> TASK 1: Reproduce the passage of the gall midge article that falls between "Article Information" and "analyzed the data.", inclusive.
> TASK 2:
Using the gall midge article, answer the following:
(a) Which gall midge damaged stems and leafstalks?
(b) On what date was the article received?
(c) Who identified the species?

> DOCUMENT EXTRACT:
Damaging Effect of Gall-Forming Insects (Diptera: Cecidomyiidae) on Castanopsis hystrix in China
Damaging Effect of Gall-Forming Insects (Diptera: Cecidomyiidae) on Castanopsis hystrix in China
Xia Lin Zheng1, Zhen Hua Xian1, Zhen De Yang2, Xiu Hao Yang3 and Wen Lu1,*
1 Guangxi Key Laboratory of Agric-Environment and Agric-Products Safety, College of Agriculture, Guangxi University, Nanning 530004, China
2College of Forestry, Guangxi University, Nanning 530004, China
3Department of Guangxi Forestry Pest Management, Nanning, 530028, China
ABSTRACT
Damaging effect of two species of gall midges (Diptera: Cecidomyiidae) have been investigated on Castanopsis hystrix Miq. (Fagales: Fagaceae) in Pubei County of Guangxi, China were investigated from December 2012 to December 2013. Jaapiella sp. damaged leaves, while Contarinia sp. damaged stems and leafstalks. The damage ratio and the index of Jaapiella sp. in December 2012, March, July and December 2013 were 9.7±2.0%, 14.8±1.9%, 24.1±1.5%, 12.3±0.6% and 25.6%, 31.3%, 35.6%, 26.2%, respectively, while those of Contarinia sp. were 33.2±3.4%, 38.4±4.3%, 43.2±3.1%, 31.6±3.5% and 29.6%, 30.9%, 36.0%, 30.9%, respectively. The results will provide essential information to develop strategies that can be used for their control.
Article Information
Received 02 November 2016
Revised 14 December 2016
Accepted 24 December 2016
Available online 02 August 2018
Authors’ Contributions
XLZ, ZHX and ZDY conceived and designed the study, and wrote the article. XHY identified the species. WL analyzed the data.
Key words
Castanopsis hystrix, Gall midge, Jaapiella sp., Contarinia sp., Damage ratio, Damage index.

Collected data entries
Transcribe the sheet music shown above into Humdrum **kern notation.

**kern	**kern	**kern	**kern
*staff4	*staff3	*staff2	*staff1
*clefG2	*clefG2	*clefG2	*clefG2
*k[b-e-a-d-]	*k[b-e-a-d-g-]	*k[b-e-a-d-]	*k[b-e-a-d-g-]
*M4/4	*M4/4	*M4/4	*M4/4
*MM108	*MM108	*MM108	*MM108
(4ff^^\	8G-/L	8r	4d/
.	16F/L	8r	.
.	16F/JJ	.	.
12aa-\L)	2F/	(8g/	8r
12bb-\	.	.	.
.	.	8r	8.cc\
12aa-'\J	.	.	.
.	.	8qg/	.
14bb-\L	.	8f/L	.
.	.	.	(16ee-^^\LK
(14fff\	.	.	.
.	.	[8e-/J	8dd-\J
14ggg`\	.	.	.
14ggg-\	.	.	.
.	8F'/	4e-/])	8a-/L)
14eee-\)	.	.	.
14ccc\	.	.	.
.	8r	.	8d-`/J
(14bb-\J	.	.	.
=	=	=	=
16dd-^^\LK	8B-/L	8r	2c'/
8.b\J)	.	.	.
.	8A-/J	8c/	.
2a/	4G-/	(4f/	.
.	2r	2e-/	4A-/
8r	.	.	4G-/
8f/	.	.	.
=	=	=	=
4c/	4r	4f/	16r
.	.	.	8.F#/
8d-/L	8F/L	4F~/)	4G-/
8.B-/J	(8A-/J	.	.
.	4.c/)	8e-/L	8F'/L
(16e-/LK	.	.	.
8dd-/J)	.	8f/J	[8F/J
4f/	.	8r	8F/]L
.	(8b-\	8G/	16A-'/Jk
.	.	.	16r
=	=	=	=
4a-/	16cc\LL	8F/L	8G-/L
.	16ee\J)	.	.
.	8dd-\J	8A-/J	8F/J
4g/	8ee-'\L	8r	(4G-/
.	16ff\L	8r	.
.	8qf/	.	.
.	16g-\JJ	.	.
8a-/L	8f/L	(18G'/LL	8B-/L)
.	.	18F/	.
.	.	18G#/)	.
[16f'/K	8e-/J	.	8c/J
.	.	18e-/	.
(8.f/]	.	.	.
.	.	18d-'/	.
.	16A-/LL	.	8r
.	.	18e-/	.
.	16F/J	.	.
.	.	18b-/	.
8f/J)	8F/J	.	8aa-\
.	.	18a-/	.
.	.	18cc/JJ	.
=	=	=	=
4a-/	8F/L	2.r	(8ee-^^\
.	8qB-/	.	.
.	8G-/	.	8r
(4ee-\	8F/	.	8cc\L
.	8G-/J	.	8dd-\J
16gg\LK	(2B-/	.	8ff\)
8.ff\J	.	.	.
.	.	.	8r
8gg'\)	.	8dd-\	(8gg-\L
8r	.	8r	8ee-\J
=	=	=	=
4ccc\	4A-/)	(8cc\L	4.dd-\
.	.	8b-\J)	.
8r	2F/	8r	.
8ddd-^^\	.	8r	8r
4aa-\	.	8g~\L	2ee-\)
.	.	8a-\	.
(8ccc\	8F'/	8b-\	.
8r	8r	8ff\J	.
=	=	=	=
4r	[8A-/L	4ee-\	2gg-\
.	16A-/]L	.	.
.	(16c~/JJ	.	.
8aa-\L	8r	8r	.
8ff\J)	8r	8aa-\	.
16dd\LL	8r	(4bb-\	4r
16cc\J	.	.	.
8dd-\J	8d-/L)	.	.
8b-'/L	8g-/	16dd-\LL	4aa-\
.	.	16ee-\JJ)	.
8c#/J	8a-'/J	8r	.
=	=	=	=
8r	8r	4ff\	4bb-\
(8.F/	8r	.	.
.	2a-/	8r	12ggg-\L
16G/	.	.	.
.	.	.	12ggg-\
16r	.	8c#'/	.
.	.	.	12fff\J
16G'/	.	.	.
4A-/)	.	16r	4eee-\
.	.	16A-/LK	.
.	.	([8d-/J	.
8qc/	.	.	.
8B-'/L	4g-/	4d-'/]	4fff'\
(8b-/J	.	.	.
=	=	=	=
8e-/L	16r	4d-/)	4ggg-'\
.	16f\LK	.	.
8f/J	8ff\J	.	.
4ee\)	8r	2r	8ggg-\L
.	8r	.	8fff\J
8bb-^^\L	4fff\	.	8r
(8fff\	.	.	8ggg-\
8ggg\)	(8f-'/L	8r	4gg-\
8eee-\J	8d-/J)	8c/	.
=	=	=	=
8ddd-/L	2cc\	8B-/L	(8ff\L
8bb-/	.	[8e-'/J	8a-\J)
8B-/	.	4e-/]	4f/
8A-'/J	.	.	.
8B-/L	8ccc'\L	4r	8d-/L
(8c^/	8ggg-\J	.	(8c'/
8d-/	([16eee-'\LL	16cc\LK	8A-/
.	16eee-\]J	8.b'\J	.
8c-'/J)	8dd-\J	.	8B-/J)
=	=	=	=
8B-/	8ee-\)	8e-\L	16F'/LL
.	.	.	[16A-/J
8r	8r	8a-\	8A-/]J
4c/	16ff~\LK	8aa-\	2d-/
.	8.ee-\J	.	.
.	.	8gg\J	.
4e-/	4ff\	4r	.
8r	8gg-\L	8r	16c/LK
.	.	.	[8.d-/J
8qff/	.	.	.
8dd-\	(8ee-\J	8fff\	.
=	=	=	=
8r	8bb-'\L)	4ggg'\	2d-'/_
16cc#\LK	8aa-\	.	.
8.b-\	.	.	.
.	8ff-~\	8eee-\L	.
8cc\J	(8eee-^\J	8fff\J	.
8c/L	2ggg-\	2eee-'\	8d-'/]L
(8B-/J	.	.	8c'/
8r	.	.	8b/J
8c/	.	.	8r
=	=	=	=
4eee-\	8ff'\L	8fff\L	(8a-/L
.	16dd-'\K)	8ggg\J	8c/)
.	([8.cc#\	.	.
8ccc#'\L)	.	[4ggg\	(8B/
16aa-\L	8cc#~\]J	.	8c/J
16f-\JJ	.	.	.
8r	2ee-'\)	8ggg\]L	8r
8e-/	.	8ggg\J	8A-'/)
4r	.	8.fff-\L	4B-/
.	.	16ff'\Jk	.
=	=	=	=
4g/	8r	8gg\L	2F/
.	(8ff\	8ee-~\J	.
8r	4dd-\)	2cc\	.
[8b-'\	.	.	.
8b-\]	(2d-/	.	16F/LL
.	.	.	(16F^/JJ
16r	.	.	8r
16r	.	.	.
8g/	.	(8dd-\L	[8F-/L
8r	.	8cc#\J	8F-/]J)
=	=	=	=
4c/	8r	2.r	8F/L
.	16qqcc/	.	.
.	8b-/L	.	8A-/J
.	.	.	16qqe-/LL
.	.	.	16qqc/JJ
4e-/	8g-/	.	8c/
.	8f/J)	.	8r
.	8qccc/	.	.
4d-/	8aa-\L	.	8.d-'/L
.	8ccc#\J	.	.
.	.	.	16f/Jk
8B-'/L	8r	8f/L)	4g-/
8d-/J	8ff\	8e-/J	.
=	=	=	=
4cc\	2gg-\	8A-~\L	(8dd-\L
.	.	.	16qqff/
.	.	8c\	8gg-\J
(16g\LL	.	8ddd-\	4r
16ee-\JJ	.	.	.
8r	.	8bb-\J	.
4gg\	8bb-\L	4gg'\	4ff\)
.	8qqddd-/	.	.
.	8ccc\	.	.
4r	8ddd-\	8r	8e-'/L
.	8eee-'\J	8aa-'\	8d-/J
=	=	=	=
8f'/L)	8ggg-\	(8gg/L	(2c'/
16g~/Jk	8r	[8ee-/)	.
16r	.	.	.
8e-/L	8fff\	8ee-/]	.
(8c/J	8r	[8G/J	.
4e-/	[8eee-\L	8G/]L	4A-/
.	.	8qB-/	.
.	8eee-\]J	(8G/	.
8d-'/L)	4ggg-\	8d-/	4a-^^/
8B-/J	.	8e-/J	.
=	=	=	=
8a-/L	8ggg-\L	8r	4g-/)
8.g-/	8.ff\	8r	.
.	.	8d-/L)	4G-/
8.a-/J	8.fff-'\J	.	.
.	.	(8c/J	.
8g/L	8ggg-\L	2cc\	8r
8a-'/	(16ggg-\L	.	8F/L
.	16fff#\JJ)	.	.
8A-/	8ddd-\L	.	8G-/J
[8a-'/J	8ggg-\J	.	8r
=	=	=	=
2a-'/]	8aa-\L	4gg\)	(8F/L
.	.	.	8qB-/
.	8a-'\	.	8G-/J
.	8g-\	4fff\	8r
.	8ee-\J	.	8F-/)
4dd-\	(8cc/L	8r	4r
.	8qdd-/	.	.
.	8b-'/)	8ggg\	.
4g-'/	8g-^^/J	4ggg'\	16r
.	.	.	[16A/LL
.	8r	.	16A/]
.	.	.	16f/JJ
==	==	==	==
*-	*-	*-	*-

> WRITTEN RESPONSE 1:
Article Information
Received 02 November 2016
Revised 14 December 2016
Accepted 24 December 2016
Available online 02 August 2018
Authors’ Contributions
XLZ, ZHX and ZDY conceived and designed the study, and wrote the article. XHY identified the species. WL analyzed the data.

> WRITTEN RESPONSE 2:
(a) Contarinia sp.
(b) 02 November 2016
(c) XHY